A reportagem não conseguiu localizar Ferraz. No evento, em maio, recebeu R$ 250 mil do governo do estado para asfaltamento de uma área rural.
Dissidente verde
“Quem pisar fora da linha que procure outro partido”, afirma o presidente do PV-SP, Maurício Brusadin, sobre a suspensão da filiação do prefeito de Itapira (SP), Antonio Belini.
A sanção ocorreu após Belini declarar apoio a Dilma em evento no dia 1 de julho, em Campinas. O partido abriu processo ético contra o prefeito, que pode culminar em expulsão.
“[O apoio] pega mal, nos fragiliza. Temos uma candidata [Marina Silva] da qual temos muito orgulho”, diz Brusadin. Belini não quis falar com a reportagem do G1.
Análise
Para o analista político Rafael Cortez, da consultoria Tendências, o fenômeno dos prefeitos “rebeldes” reflete particularidades do sistema político brasileiro.
Uma delas é o que chama de “descolamento” do sistema partidário nos três níveis de governo: União, estados e municípios. “As eleições municipais têm dinâmica própria, ocorrem em anos diferentes [das eleições para governador e presidente]. E a vida política no município era mais dinâmica durante o regime militar do que no plano federal”, afirma.
Cortez vê ainda grande influência do Executivo federal na política nacional, sobretudo em termos de liberação de recursos. “Prefeitos dependem muito de recursos federais”, afirma.
Estima-se que cerca de 70% dos 5.564 municípios brasileiros tenham como principal fonte de receita os repasses do Fundo de Participação dos Municípios (FPM), feitos pela União.
O fundo é formado por fatias do Imposto de Renda e do Imposto sobre Produtos Industrializados (IPI). Municípios menores são mais dependentes, em razão da baixa arrecadação de tributos municipais, como o Imposto sobre Serviços (ISS) e o Imposto Predial e Territorial Urbano (IPTU).

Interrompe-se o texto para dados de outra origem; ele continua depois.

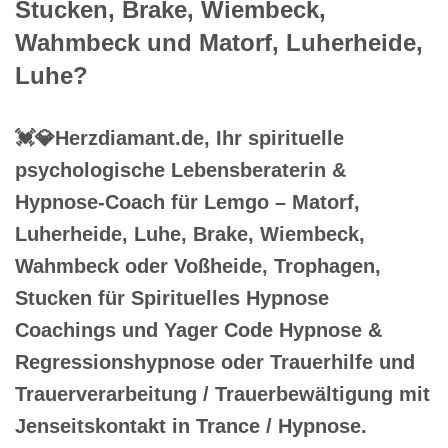
Stucken, Brake, Wiembeck,
Wahmbeck und Matorf, Luherheide,
Luhe?
💓️💎Herzdiamant.de, Ihr spirituelle
psychologische Lebensberaterin &
Hypnose-Coach für Lemgo – Matorf,
Luherheide, Luhe, Brake, Wiembeck,
Wahmbeck oder Voßheide, Trophagen,
Stucken für Spirituelles Hypnose
Coachings und Yager Code Hypnose &
Regressionshypnose oder Trauerhilfe und
Trauerverarbeitung / Trauerbewältigung mit
Jenseitskontakt in Trance / Hypnose.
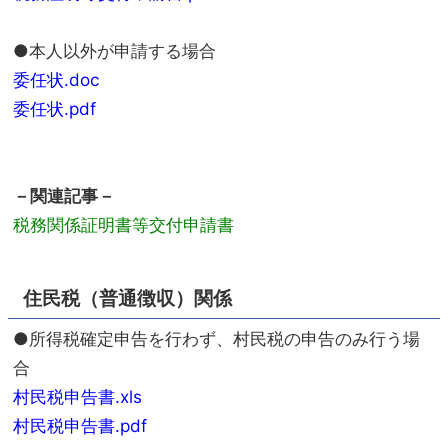
●本人以外が申請する場合
委任状.doc
委任状.pdf
－関連記事－
税務関係証明書等交付申請書
住民税（普通徴収）関係
●所得税確定申告を行わず、村民税の申告のみ行う場
合
村民税申告書.xls
村民税申告書.pdf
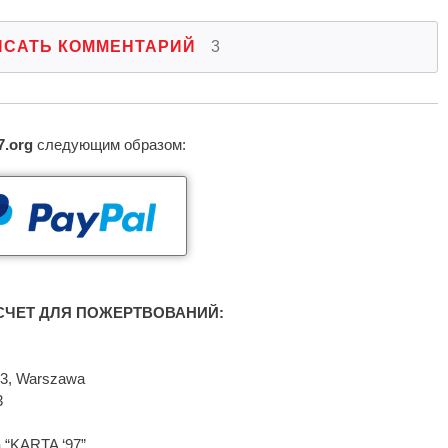
ИСАТЬ КОММЕНТАРИЙ
3
7.org
следующим образом:
ЧЕТ ДЛЯ ПОЖЕРТВОВАНИЙ:
593, Warszawa
3
 “KARTA ‘97”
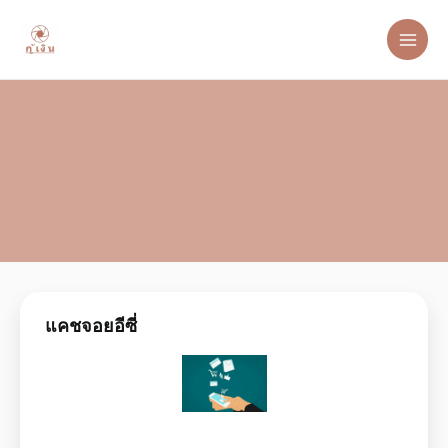
แคชจอยอีซี่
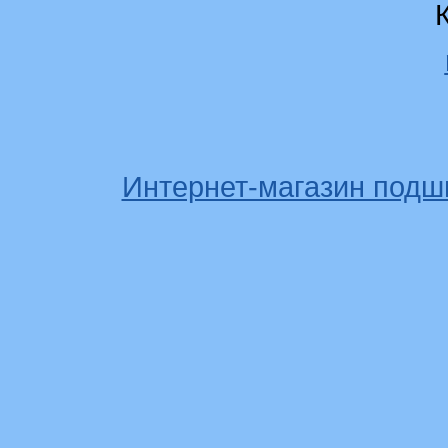
Интернет-магазин подш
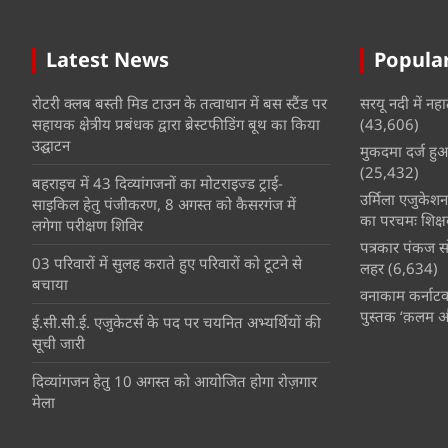
Latest News
Popular
रोटरी क्लब बस्ती मिड टाउन के तत्वाधान में बस स्टैंड पर
सरयू नदी में नहा
सहायक क्षेत्रीय प्रबंधक द्वारा ब्रेस्टफीडिंग बूथ का किया
(43,606)
उद्घाटन
मुकदमा दर्ज हुआ 
(25,432)
बहराइच में 43 दिव्यांगजनों का मोटराइज्ड ट्राई-
उर्मिला एजुकेश
साइकिल हेतु पंजीकरण, 8 अगस्त को कैसरगंज में
का परचमः शिक्ष
लगेगा परीक्षण शिविर
पत्रकार पंकज सो
03 परिवारों में सुलह कराते हुए परिवारों को टूटने से
लहर
(6,634)
बचाया
वनाकाम कर्नाटक 
पुस्तक ‘क़लम 
ई.सी.सी.ई. एजुकेटर्स के पद पर चयनित अभ्यर्थियों की
सूची जारी
दिव्यांगजन हेतु 10 अगस्त को आयोजित होगा रोज़गार
मेला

O analista diz ainda que a “rebeldia” dos prefeitos causa poucos danos à imagem dos chefes municipais, o que é um incentivo às dissidências. “O rótulo partidário no Brasil não é tão forte, os partidos não têm imagem tão consolidada perante o eleitorado. Portando esse tipo de atitude acaba não se refletindo em punição eleitoral”, afirma.